Opened 14 years ago
Closed 14 years ago
#439 closed change request (fixed)
Quasiquote simplification and improved syntax checks
Reported by: | sjamaan | Owned by: | felix winkelmann |
---|---|---|---|
Priority: | minor | Milestone: | |
Component: | expander | Version: | 4.6.x |
Keywords: | expander, quasiquote, syntax | Cc: | |
Estimated difficulty: |
Description
While studying the expander, I stumbled upon a problem in the quasiquote code. It does not check for proper usage of unquote/unquote-splicing.
Right now, it silently ignores extra arguments to unquote and unquote-splicing:
(let ((a 1)) (quasiquote (unquote a b))) => 1
Also, there's an R5RS incompatibility:
(define x (list 1 2)) (quasiquote (quasiquote (unquote-splicing (unquote x)))) => (quasiquote (unquote-splicing (unquote x)))
However, this should return (quasiquote (unquote-splicing (1 2)))
because
The nesting level increases by one inside each successive quasiquotation, and decreases by one inside each unquotation
-- R5RS 4.2.6, second paragraph
The first quasiquote opens, the second increases nesting to one, the unquote-splicing decreases it to zero and the unquote is at level 0 so should result in the x getting unquoted.

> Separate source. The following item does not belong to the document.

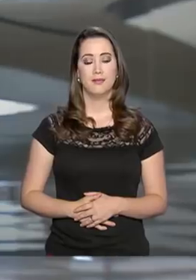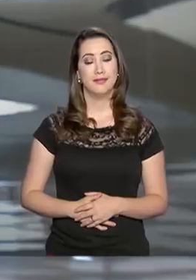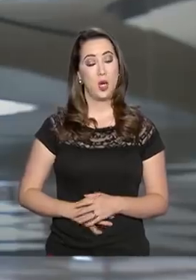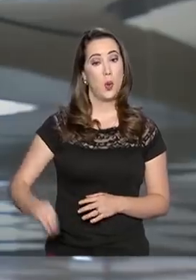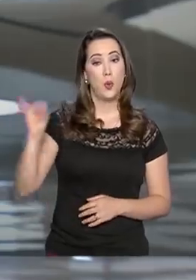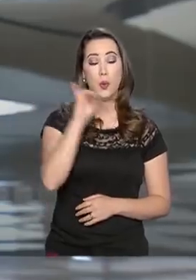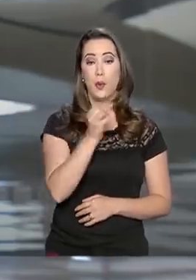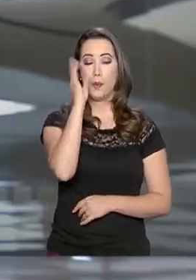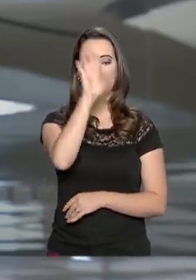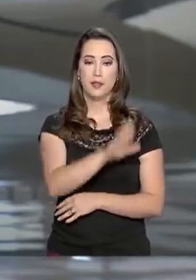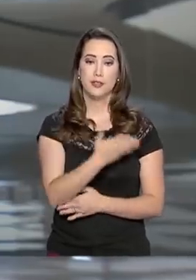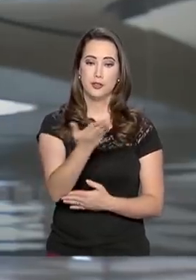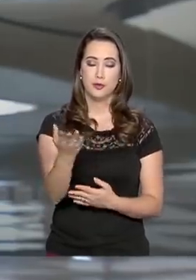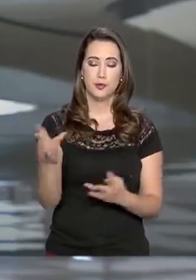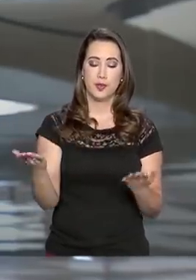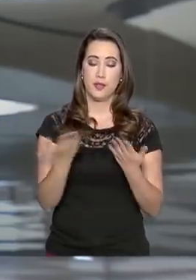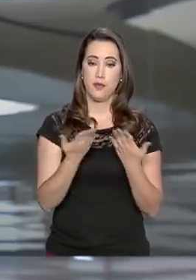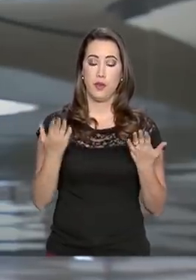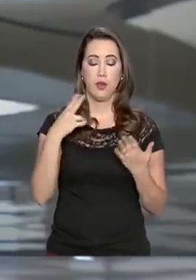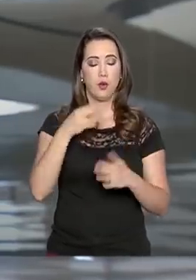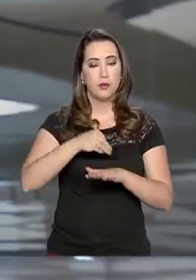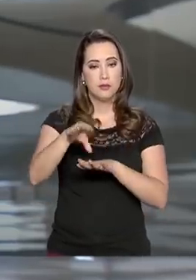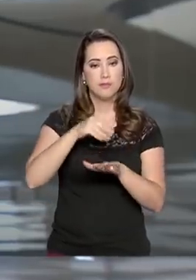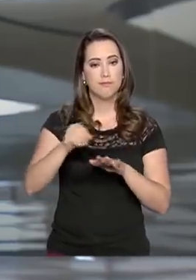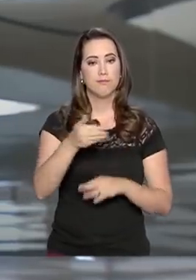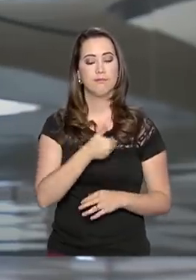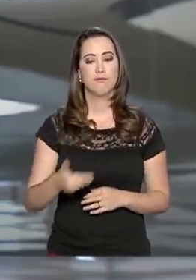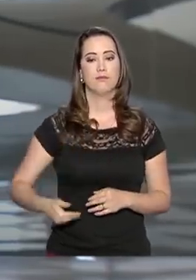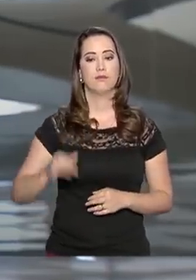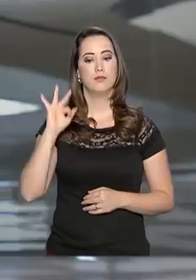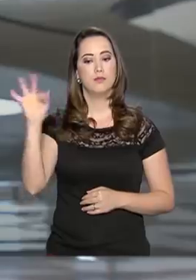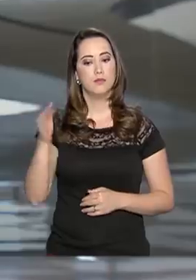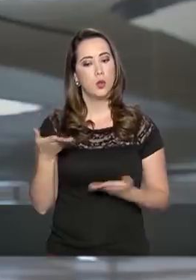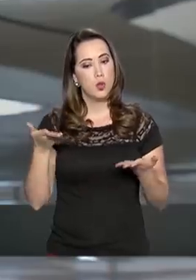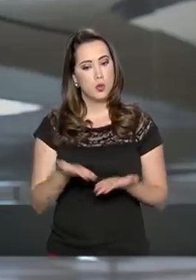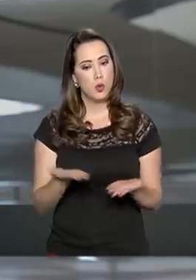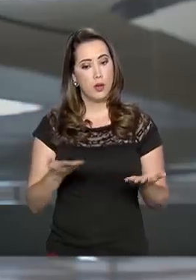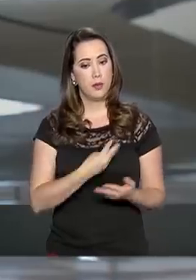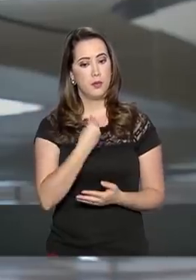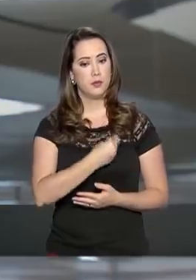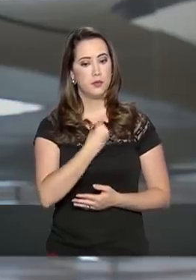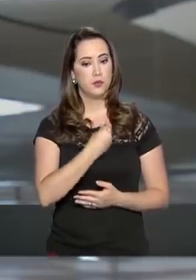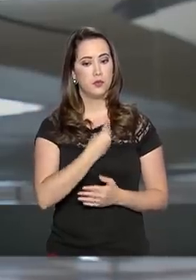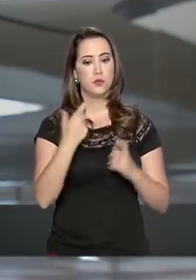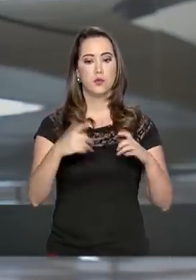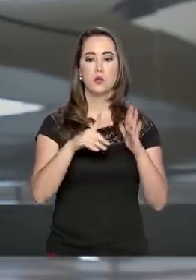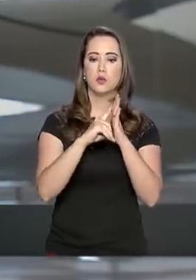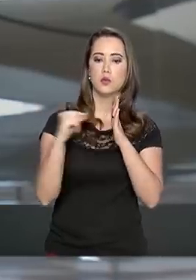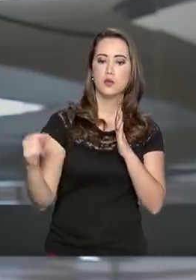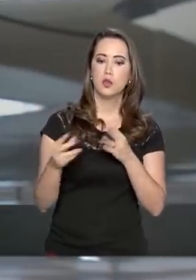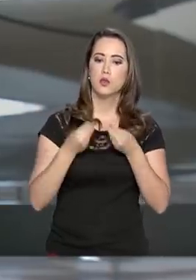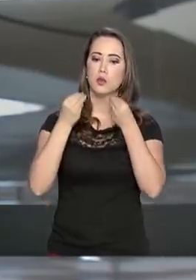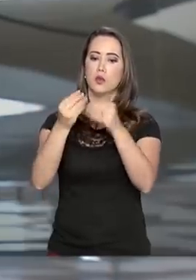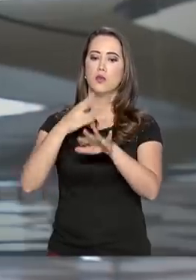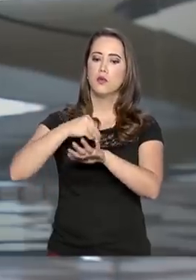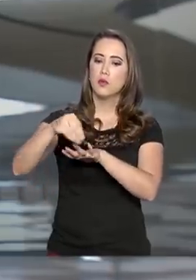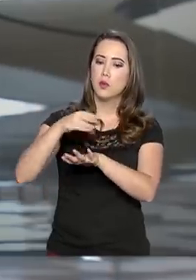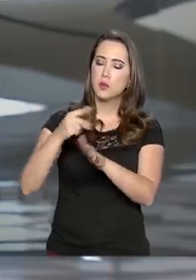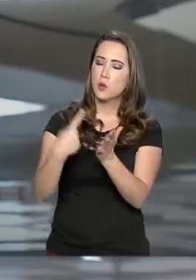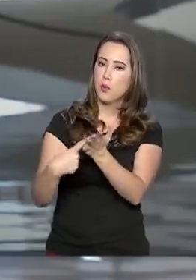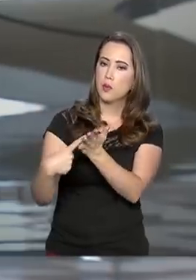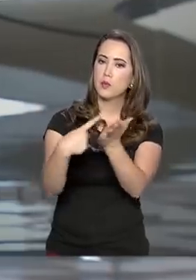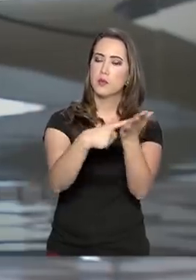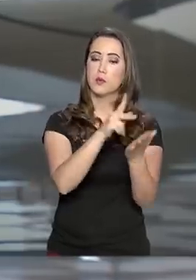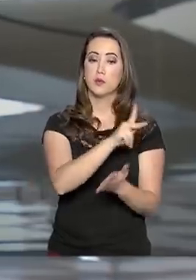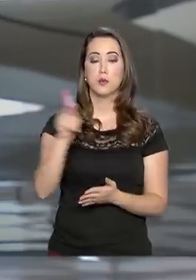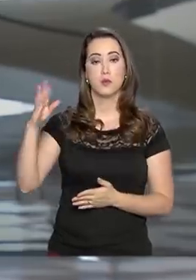Olá, boa tarde. Você acompanha a partir de agora informações do governo federal. Eu falo ao vivo do Palácio do Planalto e trago informações sobre a agenda do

The attached patch fixes these problems.
I've also taken the opportunity to simplify the code a bit, reducing the total "quasiquote"-code by 8 lines and making it more readable/understandable. Because R5RS says the behavior of unquote and unquote-splicing is undefined for cases where they occur in positions other than the car of a 2-element list, I decided it's not worth the extra checking whether the cdr of a nested quasiquote call is actually a list or not. It complicated the code and make it a little inconsistent.
The patch also adds tests and fixes the broken (f ..)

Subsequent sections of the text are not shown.